Post-Keynesian economics centers demand, institutions, endogenous money, uncertainty, and financial instability.

Heterodox branch

School thesis

Post-Keynesian macro treats the economy as a monetary production system. Demand, bank credit, uncertainty, and balance sheets sit inside the mechanism.

Post-Keynesian economics keeps the parts of Keynes that later synthesis often softened: fundamental uncertainty, effective demand, and the monetary production economy.

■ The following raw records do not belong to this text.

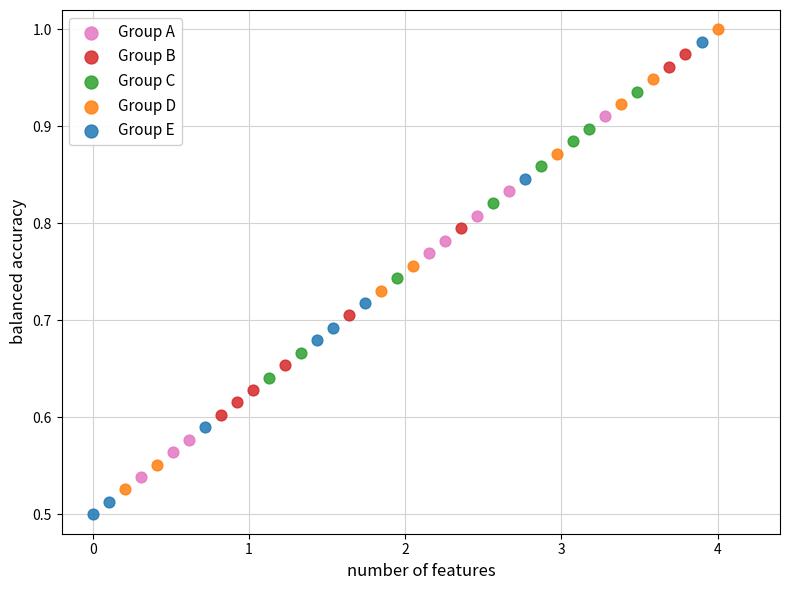

Which series reaches the minimum Y coordinate?

Group E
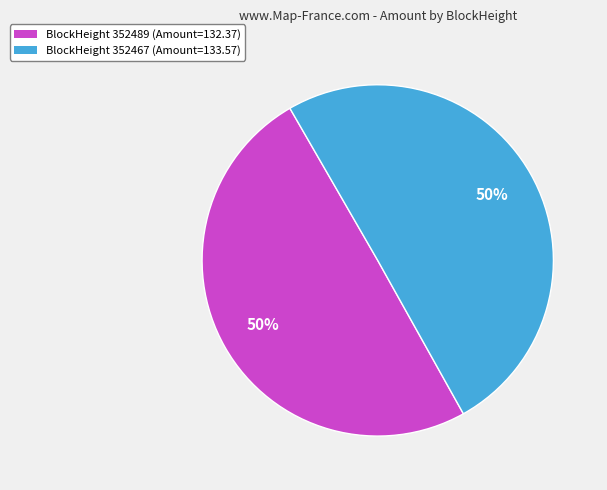

To the nearest percent, what is the average slice percentage?

50%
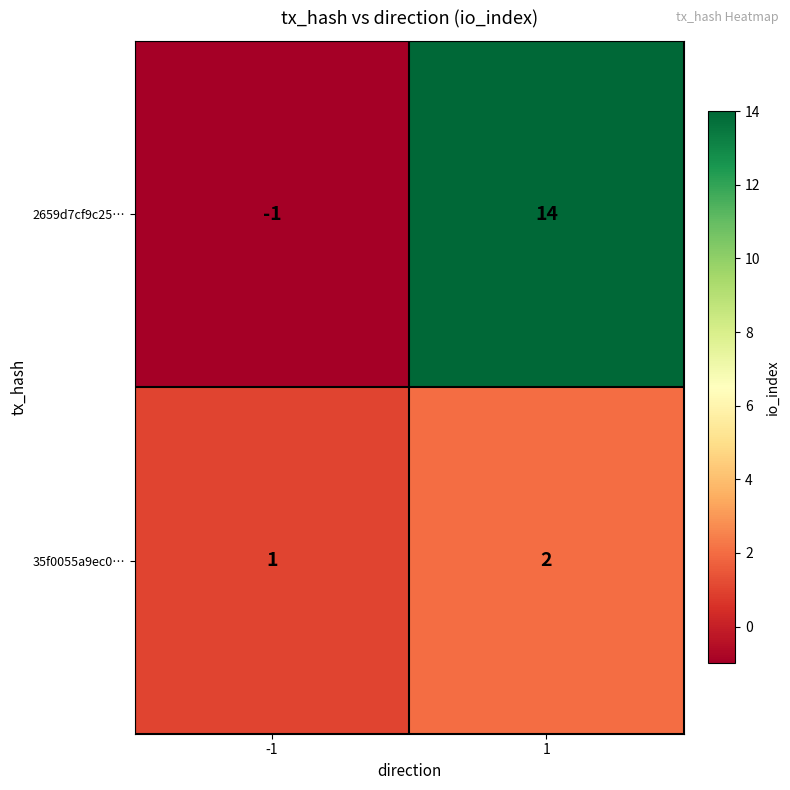

What is the greatest value displayed?

14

Banks create money inside the economy, so finance becomes part of real exchange rather than a neutral wrapper. Instability and path dependence become normal possibilities rather than rare exceptions.

Use when

The binding channel is visible

Effective demand, fundamental uncertainty, bank money creation, balance sheets, and institutions. The economy is read as a monetary production system where spending decisions can be postponed and finance can amplify the cycle.

Evidence burden

Show timing and measurement

Central-bank operating frameworks and bank balance-sheet data support the claim that commercial bank lending creates deposits inside the economy.

Rival check

Name the stronger alternative

Episodes where private demand returns quickly without public support or financial restructuring after a large shock.

Mechanism chain

From claim to policy rule

Claim

Binding constraint

Money is endogenous, uncertainty is fundamental, and equilibrium is the exception.

Mechanism

Transmission

Effective demand, endogenous money, and institutional structures shape output and employment through paths with persistent instability.

Policy read

Policy implication

Use fiscal policy, financial regulation, and institutional design to support demand and reduce instability rather than waiting for self-correction.

Mechanism

Required conditions

The claim needs each step in the data; a missing link weakens the whole interpretation.

Money

Loans create deposits

Commercial banks create deposit money when they lend. Deposits matter for settlement and funding after the loan is booked.

Uncertainty

Investment can freeze

Under fundamental uncertainty, firms and households can postpone spending in ways that no price change quickly fixes.

Finance

Stability can breed fragility

Long expansions can move balance sheets from hedge finance toward speculative and Ponzi finance.

Reads the economy through

effective demand / endogenous money / uncertainty / institutions

Lineage

Lineage and inheritance

Historical moves show which problem the tradition was built to solve and which claim it keeps defending.

Keynes and Kalecki

Demand and distribution

Post-Keynesian work keeps effective demand and class/distributional conflict close to the center.

Minsky

Financial instability

Credit structures evolve during booms, so crisis is endogenous rather than a purely external shock.

Modern SFC

Accounting consistency

Stock-flow consistent models force every asset, liability, income flow, and spending flow to add up.